◎命さへあれば何とかなるさ(長谷定丸さん)
『主婦之友』一九四五年六月号から、「灰燼の中に起ち上る人々」という記事を紹介している。本日は、その五回目(最後)。
原文は、総ルビに近いが、ここでは、その一部のみを、【 】によって示した。
わが家の安否を尋ねて戻つてみると、定丸さんが警防団服をずぶ濡れにして焼跡に立つてゐた。火に追はれ、見知らぬ群衆に交【まじ】つて逃げ廻つた康子さんも、程なく背中の妹におむすびを持たせて帰つて来た。康子さんは両親の顔を見ると張りつめてゐた勇気も挫【くじ】けてしまつたのであらう、ワーッと泣き出してしまつた。『よかつたよかつた。』親子は煤【すゝ】けた顔を真黒にして嬉し泣きに泣くばかりであつた。
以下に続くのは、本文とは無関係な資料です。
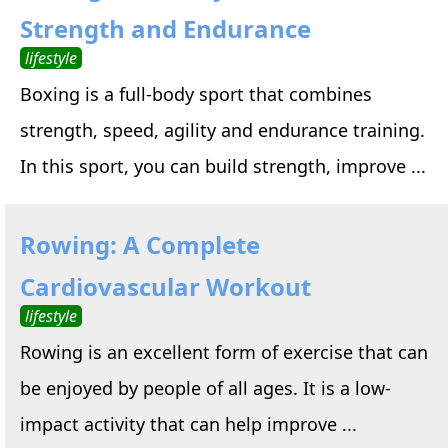
Strength and Endurance
lifestyle
Boxing is a full-body sport that combines
strength, speed, agility and endurance training.
In this sport, you can build strength, improve ...
Rowing: A Complete
Cardiovascular Workout
lifestyle
Rowing is an excellent form of exercise that can
be enjoyed by people of all ages. It is a low-
impact activity that can help improve ...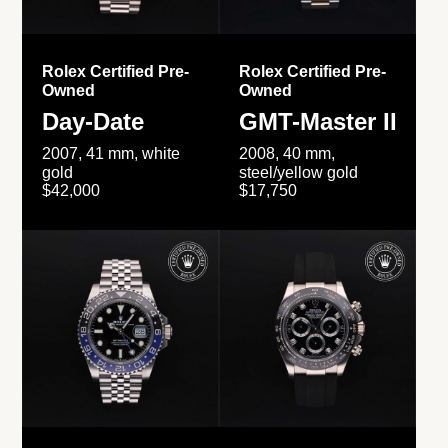
Rolex Certified Pre-
Rolex Certified Pre-
Owned
Owned
Day-Date
GMT-Master II
2007, 41 mm, white
2008, 40 mm,
gold
steel/yellow gold
$42,000
$17,750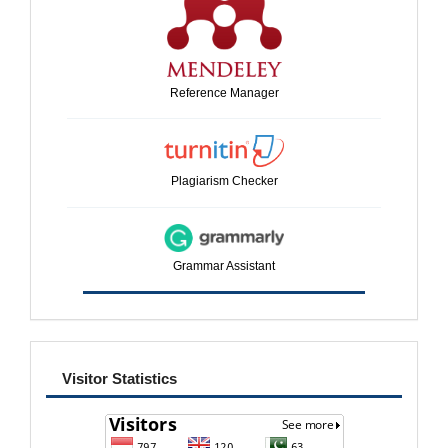
Reference Manager
Plagiarism Checker
Grammar Assistant
visitor
Visitor Statistics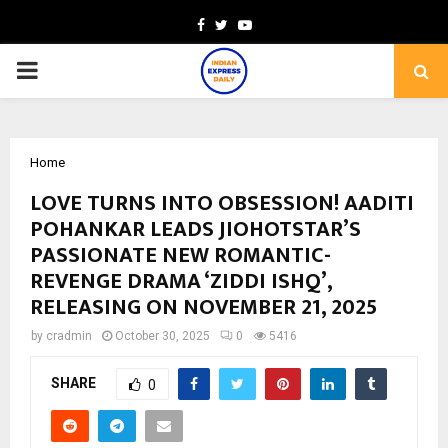
Facebook
Twitter
Youtube
PRIMARY
MENU
Home
LOVE TURNS INTO OBSESSION! AADITI
POHANKAR LEADS JIOHOTSTAR’S
PASSIONATE NEW ROMANTIC-
REVENGE DRAMA ‘ZIDDI ISHQ’,
RELEASING ON NOVEMBER 21, 2025
by
cradmin
October 30, 2025
0
5416
SHARE
0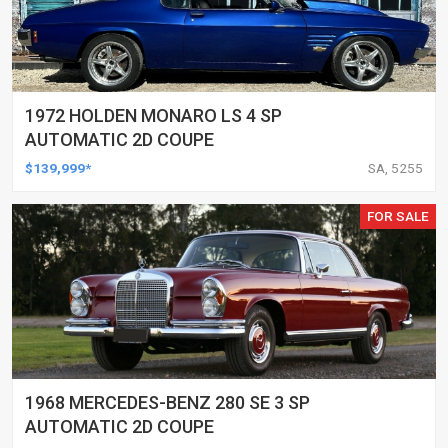
1972 HOLDEN MONARO LS 4 SP
AUTOMATIC 2D COUPE
$139,999*
SA, 5255
FOR SALE
1968 MERCEDES-BENZ 280 SE 3 SP
AUTOMATIC 2D COUPE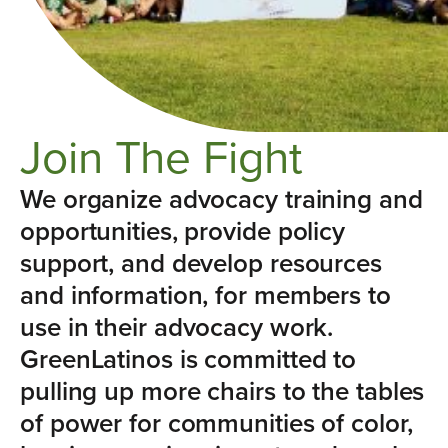
Join The Fight
We organize advocacy training and
opportunities, provide policy
support, and develop resources
and information, for members to
use in their advocacy work.
GreenLatinos is committed to
pulling up more chairs to the tables
of power for communities of color,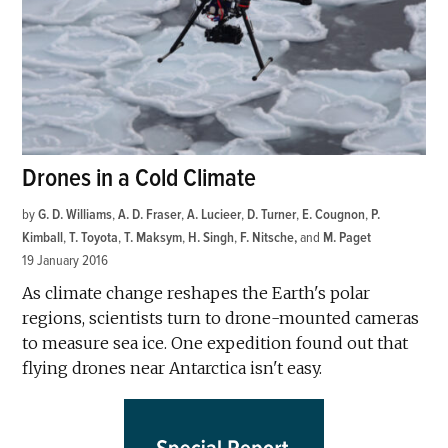
Drones in a Cold Climate
by
G. D. Williams
,
A. D. Fraser
,
A. Lucieer
,
D. Turner
,
E. Cougnon
,
P.
Kimball
,
T. Toyota
,
T. Maksym
,
H. Singh
,
F. Nitsche
and
M. Paget
19 January 2016
As climate change reshapes the Earth's polar
regions, scientists turn to drone-mounted cameras
to measure sea ice. One expedition found out that
flying drones near Antarctica isn't easy.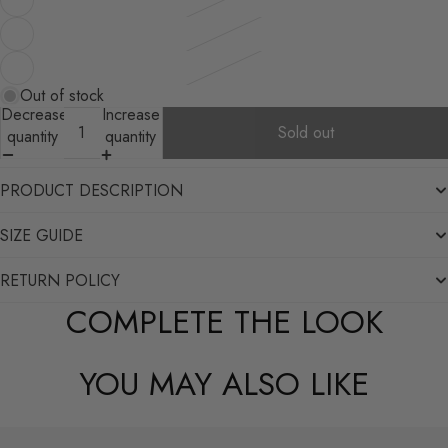
Out of stock
Decrease
Increase
Sold out
quantity
quantity
PRODUCT DESCRIPTION
SIZE GUIDE
RETURN POLICY
COMPLETE THE LOOK
YOU MAY ALSO LIKE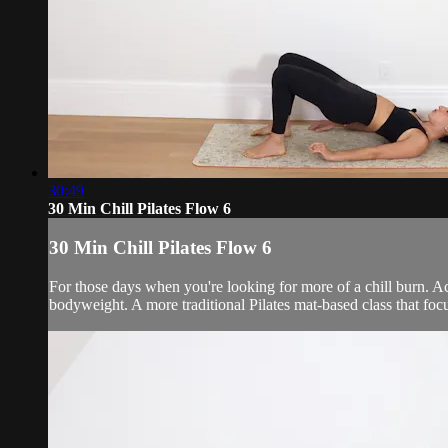
30:49
30 Min Chill Pilates Flow 6
30 Min Chill Pilates Flow 6
For those days when you're looking for more of a chill burn. 
bodyweight. A more traditional Pilates mat-based class that fo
『なあに、命さへあれば何とかなるさ。お父さんは工場の仕事があるから、どうしてもこゝへ残らなきやならないが、お前達はどうする?』とつおいつ思案してゐたかつさんは、『やつぱり一緒に暮しませう。皆も、お父さんに心配をかけないやうにね。‥‥お父さんに一生懸命働いて頂かなくちや、お国に申訳がないよ。』決心がついたその日から、かつさん達は知人の家に身を寄せ、定丸さんは朝の暗いうちから焼跡整理に出かけて行つた。――〝いつまでも人の好意に甘えてゐてはいけない。一日も早く我家を作るらう。〟一生懸命の力ほど恐ろしいものはない。定丸さんは、たつた二日間で焼跡の整理を済まし、そこへ六畳敷もある掩蓋壕【えんがいがう】を作り上げてしまつたのである。〝子供たちに、こゝはお家【うち】なのだという安心感を持たせるために畳も敷かう。蝿帳【はへちやう】の一つもおきたい。雨の日でも炊事にこと欠いてはならぬ。玄関代りに靴脱ぎ場も入用【にふよう】だ。そんなことを次から次へと考へてゆくうちに、定丸さんはだんだん面白くなつてきた。
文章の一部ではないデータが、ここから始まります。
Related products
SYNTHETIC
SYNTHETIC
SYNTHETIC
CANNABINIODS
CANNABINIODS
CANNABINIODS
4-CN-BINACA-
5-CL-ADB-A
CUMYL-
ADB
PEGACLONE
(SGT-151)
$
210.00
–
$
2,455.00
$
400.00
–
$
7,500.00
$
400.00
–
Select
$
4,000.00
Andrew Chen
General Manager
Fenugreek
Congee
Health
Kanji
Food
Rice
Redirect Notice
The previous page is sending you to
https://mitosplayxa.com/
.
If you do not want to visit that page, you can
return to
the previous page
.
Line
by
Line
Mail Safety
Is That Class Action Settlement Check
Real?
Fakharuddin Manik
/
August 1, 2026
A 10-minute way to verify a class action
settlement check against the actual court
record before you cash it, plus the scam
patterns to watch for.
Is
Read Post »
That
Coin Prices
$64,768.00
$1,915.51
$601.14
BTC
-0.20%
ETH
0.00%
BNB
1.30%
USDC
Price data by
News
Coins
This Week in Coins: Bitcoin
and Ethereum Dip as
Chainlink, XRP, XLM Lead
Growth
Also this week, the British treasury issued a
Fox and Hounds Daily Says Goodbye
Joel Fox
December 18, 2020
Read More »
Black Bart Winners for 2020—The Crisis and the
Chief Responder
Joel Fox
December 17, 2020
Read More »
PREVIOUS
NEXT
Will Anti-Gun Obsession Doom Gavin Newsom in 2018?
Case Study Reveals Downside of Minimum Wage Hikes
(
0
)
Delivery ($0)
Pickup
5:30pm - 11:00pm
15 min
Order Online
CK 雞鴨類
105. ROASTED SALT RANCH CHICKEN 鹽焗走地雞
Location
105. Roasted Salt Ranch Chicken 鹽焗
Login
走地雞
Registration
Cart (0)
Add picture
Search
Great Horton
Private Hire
壕が出来上ると、裏の方に物干場【ものほしば】、その脇には畠も作つた。今では便所も台所もできて、一家にとつては心持よい安住の場所の場所となつてゐる。
南西に向いてゐる表の入口から四段ほど階段を下りると、二尺ほどの土間。こゝで履物を脱ぐと次が四畳敷の座敷。その向うが台所で、土間の片隅【かたすみ】には焼け残つた鉄の竈【かまど】などが並んでゐる。座敷の壁面【へきめん】には、トタン板を張つた上に白地の襖【ふすま】が当てゝあるせゐか、とても明るい。畳の上に坐ると退避壕の中にゐるやうな重苦しい感じは少しもない。『これだけできたので、日常生活は前とちつとも変りません。たゞ夜は灯【あかり】が不自由なもんですから早く寝てしまひます。その代り朝は暗いうちから起きて、炊事や洗濯です‥‥
配給物は焼け残つた町会の配給所へ登録してゐますんで、そこへ取りに行きます。夜は全然使へないものとして、昼間のうちに繕ひ物でも何でも一生懸命追ひ込んでおくんですよ。』かつさんは豊かな乳房を赤ちやんに含ませながら、再出発の希望に目を輝かすのであつた。
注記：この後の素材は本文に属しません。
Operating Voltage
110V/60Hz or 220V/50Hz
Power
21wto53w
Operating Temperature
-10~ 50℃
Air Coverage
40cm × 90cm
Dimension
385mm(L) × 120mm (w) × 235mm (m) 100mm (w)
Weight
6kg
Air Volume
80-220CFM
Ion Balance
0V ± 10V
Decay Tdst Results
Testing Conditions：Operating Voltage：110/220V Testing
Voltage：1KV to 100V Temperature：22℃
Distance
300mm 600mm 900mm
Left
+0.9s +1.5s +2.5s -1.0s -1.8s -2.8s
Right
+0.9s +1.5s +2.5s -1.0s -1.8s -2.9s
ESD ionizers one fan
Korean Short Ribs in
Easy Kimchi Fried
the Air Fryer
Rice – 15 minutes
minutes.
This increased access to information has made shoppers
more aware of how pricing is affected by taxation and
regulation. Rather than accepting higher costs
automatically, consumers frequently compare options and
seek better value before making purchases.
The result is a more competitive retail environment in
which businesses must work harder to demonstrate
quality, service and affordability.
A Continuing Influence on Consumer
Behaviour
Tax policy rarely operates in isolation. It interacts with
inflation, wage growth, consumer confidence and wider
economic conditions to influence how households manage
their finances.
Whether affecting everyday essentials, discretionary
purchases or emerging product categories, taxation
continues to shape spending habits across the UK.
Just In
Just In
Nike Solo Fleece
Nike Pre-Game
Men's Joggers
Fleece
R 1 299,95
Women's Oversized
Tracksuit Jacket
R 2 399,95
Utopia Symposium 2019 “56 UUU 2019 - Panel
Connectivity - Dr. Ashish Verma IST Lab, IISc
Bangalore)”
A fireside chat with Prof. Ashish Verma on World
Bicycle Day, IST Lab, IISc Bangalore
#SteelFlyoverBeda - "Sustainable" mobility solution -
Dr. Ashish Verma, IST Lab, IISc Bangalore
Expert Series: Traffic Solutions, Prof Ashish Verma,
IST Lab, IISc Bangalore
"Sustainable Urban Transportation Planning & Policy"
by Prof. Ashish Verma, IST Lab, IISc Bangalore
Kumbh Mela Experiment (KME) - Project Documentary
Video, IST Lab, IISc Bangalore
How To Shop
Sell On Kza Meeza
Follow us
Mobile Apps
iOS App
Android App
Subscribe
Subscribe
すでに紹介した通り、『主婦之友』一九四五年六月号の表紙には、「本土決戦/勝利の防衛生活」という文字がある。しかし、「灰燼の中に起ち上る人々」という記事を読む限り、「勝利」というイメージは浮かんでこない。この記事のどこを読んでも、「勝機」というものが見出せない。
にもかかわらず、この記事には、妙な「明るさ」がある。おそらくこれは、遠からぬ「終戦」そして「復興」を意識した「明るさ」なのではないかと思ったが、もとより、深い根拠があるわけではない。